WORK ITEM - Below are records with pictures in them; print them exactly, omitting the pictures.
--------------------
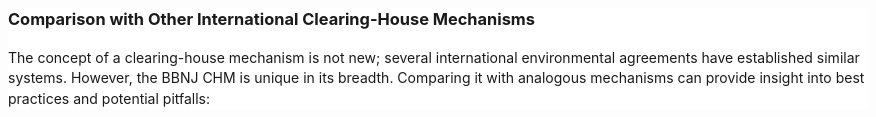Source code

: ### Comparison with Other International Clearing-House Mechanisms

The concept of a clearing-house mechanism is not new; several international environmental agreements have established similar systems. However, the BBNJ CHM is unique in its breadth. Comparing it with analogous mechanisms can provide insight into best practices and potential pitfalls:

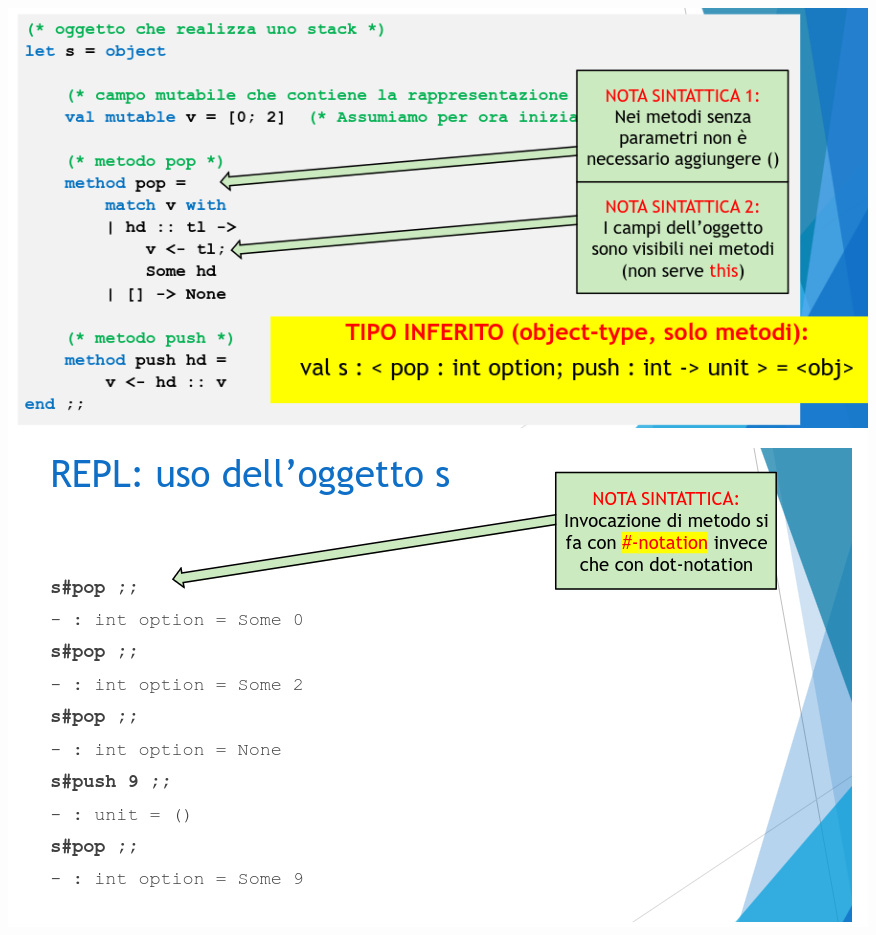 <p align="center">
  <img src="./assets/pdp37.png" alt="data-structure" />
</p>

<p align="center">
  <img src="./assets/pdp38.png" alt="data-structure" />
</p>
--------------------
EXERCISE OUTPUT -
Source code

: ### Comparison with Other International Clearing-House Mechanisms

The concept of a clearing-house mechanism is not new; several international environmental agreements have established similar systems. However, the BBNJ CHM is unique in its breadth. Comparing it with analogous mechanisms can provide insight into best practices and potential pitfalls:

 <p align="center">
  <img src="./assets/pdp37.png" alt="data-structure" />
</p>

<p align="center">
  <img src="./assets/pdp38.png" alt="data-structure" />
</p>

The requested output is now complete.